**The task**. Which lines run from the one containing "[25,1435,176,1451] Other services" to the end of the entries below? Reproduce them exactly, both ends included.

**Input records**.
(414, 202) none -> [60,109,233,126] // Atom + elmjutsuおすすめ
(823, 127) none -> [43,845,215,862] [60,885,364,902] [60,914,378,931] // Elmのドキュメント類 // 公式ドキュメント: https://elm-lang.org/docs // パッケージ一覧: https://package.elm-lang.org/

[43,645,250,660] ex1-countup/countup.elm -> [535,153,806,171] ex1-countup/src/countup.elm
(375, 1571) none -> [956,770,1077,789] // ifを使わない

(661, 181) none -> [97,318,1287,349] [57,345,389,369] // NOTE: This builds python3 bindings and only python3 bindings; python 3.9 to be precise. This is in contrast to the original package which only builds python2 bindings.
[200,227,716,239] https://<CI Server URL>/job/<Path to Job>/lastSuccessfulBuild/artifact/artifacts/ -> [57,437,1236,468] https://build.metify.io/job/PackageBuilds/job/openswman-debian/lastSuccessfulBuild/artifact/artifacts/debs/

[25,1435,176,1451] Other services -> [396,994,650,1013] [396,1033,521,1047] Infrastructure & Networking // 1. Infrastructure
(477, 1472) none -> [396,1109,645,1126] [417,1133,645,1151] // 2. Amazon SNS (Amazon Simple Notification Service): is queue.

**Response to the exercise**.
[25,1435,176,1451] Other services -> [396,994,650,1013] [396,1033,521,1047] Infrastructure & Networking // 1. Infrastructure
(477, 1472) none -> [396,1109,645,1126] [417,1133,645,1151] // 2. Amazon SNS (Amazon Simple Notification Service): is queue.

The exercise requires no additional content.